There are a few less shares to float now since CVC have sold off several lots over the last year. But I still wonder, shares in what? FOM? Delta Topco? Delta Prefco, SLEC? Or my favourite, a new holding company which may hold only non-voting rights and dubious dividend allowances.
But surely Bernie’s magic paper clears him, of all wrongdoing, CVC was apparently willing to pay up to $1.5Bn for the bank’s holding of 71.65% so it look like Bernie saved CVC quite a bit more than was at first evident. Still there are as many loose ends as there are in a barrel of eels.
How come it’s worth 6 times more in 2012, what changed?

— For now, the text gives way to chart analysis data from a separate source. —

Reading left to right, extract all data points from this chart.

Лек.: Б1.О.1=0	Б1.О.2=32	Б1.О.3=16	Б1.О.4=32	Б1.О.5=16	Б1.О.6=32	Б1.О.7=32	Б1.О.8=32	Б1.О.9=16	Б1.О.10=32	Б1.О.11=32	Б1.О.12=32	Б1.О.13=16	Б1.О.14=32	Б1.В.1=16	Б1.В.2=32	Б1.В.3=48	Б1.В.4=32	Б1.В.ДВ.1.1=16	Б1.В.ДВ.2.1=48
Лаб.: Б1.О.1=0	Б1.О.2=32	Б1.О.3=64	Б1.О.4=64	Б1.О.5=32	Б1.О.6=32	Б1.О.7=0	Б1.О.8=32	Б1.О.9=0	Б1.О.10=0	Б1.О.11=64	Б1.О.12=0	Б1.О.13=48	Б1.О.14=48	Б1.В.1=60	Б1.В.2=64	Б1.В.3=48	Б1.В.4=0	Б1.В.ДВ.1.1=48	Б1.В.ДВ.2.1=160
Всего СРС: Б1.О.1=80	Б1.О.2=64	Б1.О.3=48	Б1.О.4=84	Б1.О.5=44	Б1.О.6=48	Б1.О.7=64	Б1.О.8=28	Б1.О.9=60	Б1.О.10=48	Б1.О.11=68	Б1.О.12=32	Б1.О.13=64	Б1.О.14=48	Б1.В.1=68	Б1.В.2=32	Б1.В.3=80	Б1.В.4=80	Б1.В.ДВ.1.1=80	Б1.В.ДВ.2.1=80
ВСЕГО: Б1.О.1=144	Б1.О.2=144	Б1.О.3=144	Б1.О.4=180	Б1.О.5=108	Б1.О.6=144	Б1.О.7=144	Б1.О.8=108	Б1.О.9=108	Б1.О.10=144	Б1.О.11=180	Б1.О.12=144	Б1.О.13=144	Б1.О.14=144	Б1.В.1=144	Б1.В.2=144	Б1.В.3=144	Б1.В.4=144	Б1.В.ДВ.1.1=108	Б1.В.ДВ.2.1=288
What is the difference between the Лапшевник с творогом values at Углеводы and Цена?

How big a deal is this Gribkowsky thing really? I would sink a couple of hundred in to F1 shares, just so I could brag that I am an “F1 Owner”. hehe
But I’m sure that most F1 fans really don’t give a toss if Bernard paid some German bloke a bribe, (I would have assumed that he’s paid quite a number of bribes in his time) As long as the show goes on! The average punter isn’t going to stop watching because Bernie may be a bit of a crook, I know I wouldn’t.
So how much could all these court cases really affect the value of F1, when it’s value really lies in it’s TV ratings?
Great to have you back!
Could all this attention on Ecclestone’s personal affairs and the Gribkowsky matter, be a catalyst for CVC to replace him? This can’t be helping F1′s image, and CVC’s investment as they try to offload it. Not to mention how this will be seen by blue chip sponsors who fund the teams and negative press this all brings to the sport.
I think you will find CVC are also part of the problem and not the solution to Fi woes…..
I would think that would add several more pages of “risk factors” to the existing 19. Sample: “The firm you will be buying will not be managed by the party largely responsible for its huge run-up in value over the past ten years or so. We do, however, have every faith in the new management and that is emphatically NOT the reason we are selling.”